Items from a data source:
------------------------------------------------------------------------
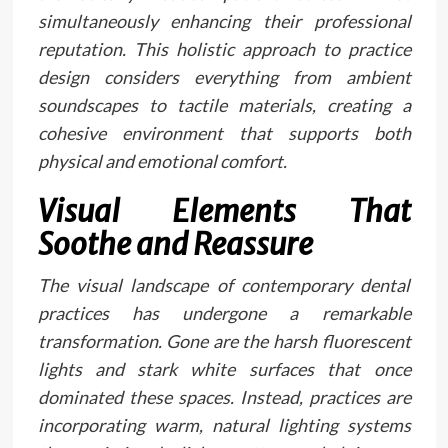
simultaneously enhancing their professional
reputation. This holistic approach to practice
design considers everything from ambient
soundscapes to tactile materials, creating a
cohesive environment that supports both
physical and emotional comfort.
Visual Elements That
Soothe and Reassure
The visual landscape of contemporary dental
practices has undergone a remarkable
transformation. Gone are the harsh fluorescent
lights and stark white surfaces that once
dominated these spaces. Instead, practices are
incorporating warm, natural lighting systems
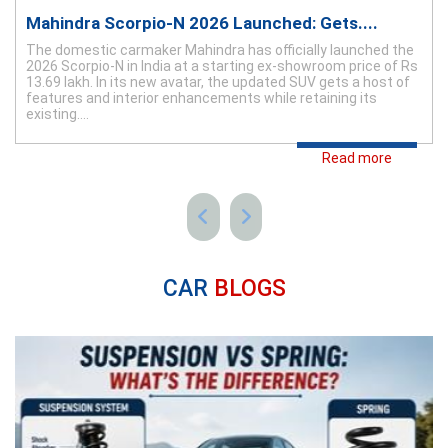
Mahindra Scorpio-N 2026 Launched: Gets....
The domestic carmaker Mahindra has officially launched the
2026 Scorpio-N in India at a starting ex-showroom price of Rs
13.69 lakh. In its new avatar, the updated SUV gets a host of
features and interior enhancements while retaining its
existing....
Read more
CAR
BLOGS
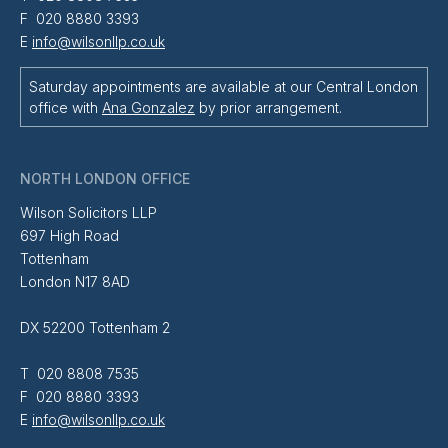
F 020 8880 3393
E
info@wilsonllp.co.uk
Saturday appointments are available at our Central London
office with
Ana Gonzalez
by prior arrangement.
NORTH LONDON OFFICE
Wilson Solicitors LLP
697 High Road
Tottenham
London N17 8AD
DX 52200 Tottenham 2
T 020 8808 7535
F 020 8880 3393
E
info@wilsonllp.co.uk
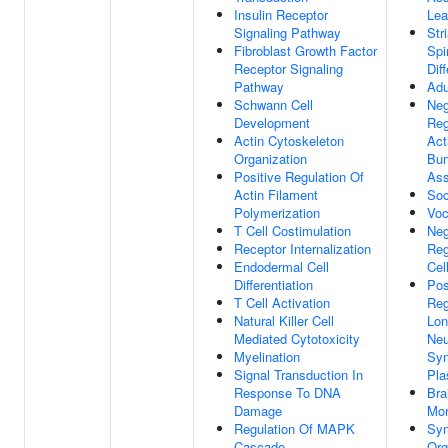
Insulin Receptor
Lea
Signaling Pathway
Str
Fibroblast Growth Factor
Spi
Receptor Signaling
Dif
Pathway
Adu
Schwann Cell
Neg
Development
Reg
Actin Cytoskeleton
Act
Organization
Bun
Positive Regulation Of
As
Actin Filament
Soc
Polymerization
Voc
T Cell Costimulation
Neg
Receptor Internalization
Reg
Endodermal Cell
Cel
Differentiation
Pos
T Cell Activation
Reg
Natural Killer Cell
Lon
Mediated Cytotoxicity
Neu
Myelination
Syn
Signal Transduction In
Pla
Response To DNA
Bra
Damage
Mor
Regulation Of MAPK
Sy
Cascade
Org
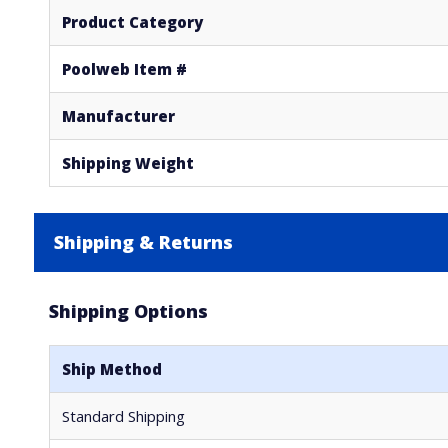
Product Category
Poolweb Item #
Manufacturer
Shipping Weight
Shipping & Returns
Shipping Options
Ship Method
Standard Shipping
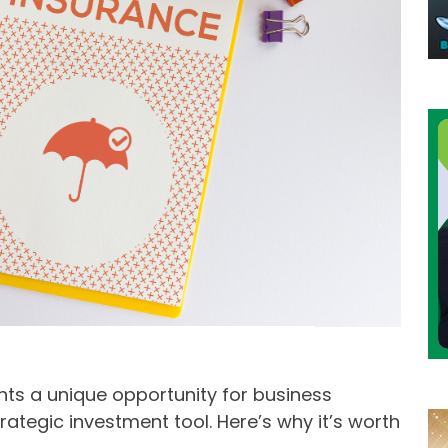
ts a unique opportunity for business
ategic investment tool. Here’s why it’s worth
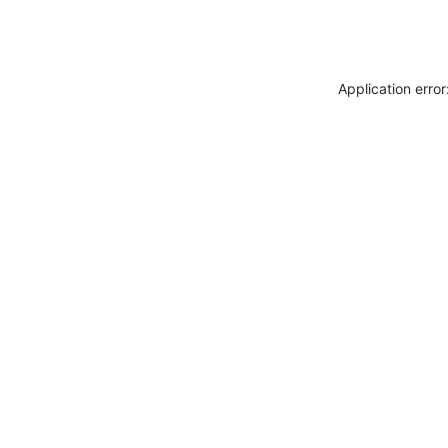
Application erro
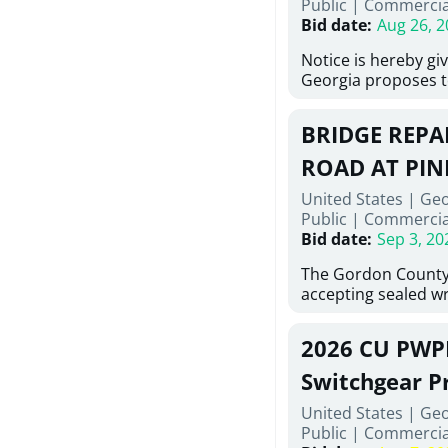
Public
|
Commercia
6,460 linear feet of
Bid date
:
Aug 26, 2
main and 480 linear 
water main, along w
Notice is hereby gi
twenty (20) new fir
Georgia proposes t
associated appurte
lowest responsive,
the transfer of exis
sealed bids, for the 
new distribution s
BRIDGE REPAI
material, equipmen
obsolete water infr
necessary for: Demo
ROAD AT PIN
of disturbed areas.
Sidewalks and Hand
United States | Ge
Bid #26-028.
Public
|
Commercia
Bid date
:
Sep 3, 20
The Gordon County
accepting sealed wr
contractors for the
Road at Pine Log Cr
2026 CU PWP
repairing concrete 
reinforcing steel a
Switchgear P
embedments; saw c
United States | Ge
deteriorated concre
Public
|
Commercia
material; and insta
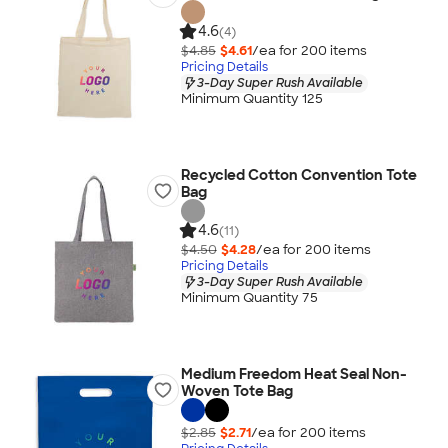
4.6
(4)
$4.85
$4.61
/ea for
200
item
s
Pricing Details
3-Day Super Rush Available
Minimum Quantity 125
Recycled Cotton Convention Tote
Bag
4.6
(11)
$4.50
$4.28
/ea for
200
item
s
Pricing Details
3-Day Super Rush Available
Minimum Quantity 75
Medium Freedom Heat Seal Non-
Woven Tote Bag
$2.85
$2.71
/ea for
200
item
s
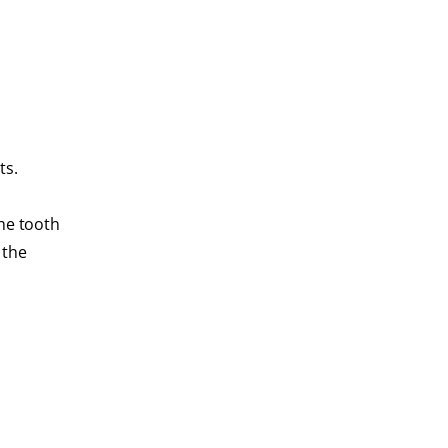
ts.
the tooth
 the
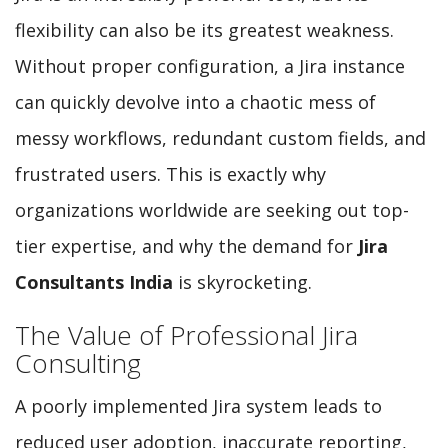
flexibility can also be its greatest weakness.
Without proper configuration, a Jira instance
can quickly devolve into a chaotic mess of
messy workflows, redundant custom fields, and
frustrated users. This is exactly why
organizations worldwide are seeking out top-
tier expertise, and why the demand for
Jira
Consultants India
is skyrocketing.
The Value of Professional Jira
Consulting
A poorly implemented Jira system leads to
reduced user adoption, inaccurate reporting,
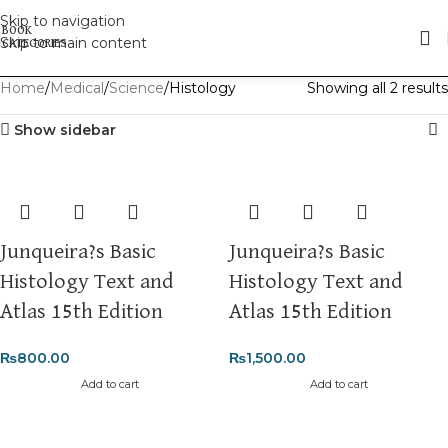
Skip to navigation
Skip to main content
Home
Medical
Science
Histology
Showing all 2 results
Show sidebar
Junqueira?s Basic
Junqueira?s Basic
Histology Text and
Histology Text and
Atlas 15th Edition
Atlas 15th Edition
₨
800.00
₨
1,500.00
Add to cart
Add to cart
------------------------------------------------------------------------
Work instruction:
In the entries above, find lines with "Tote" and copy each.

Answer section:
Recycled Cotton Convention Tote
Woven Tote Bag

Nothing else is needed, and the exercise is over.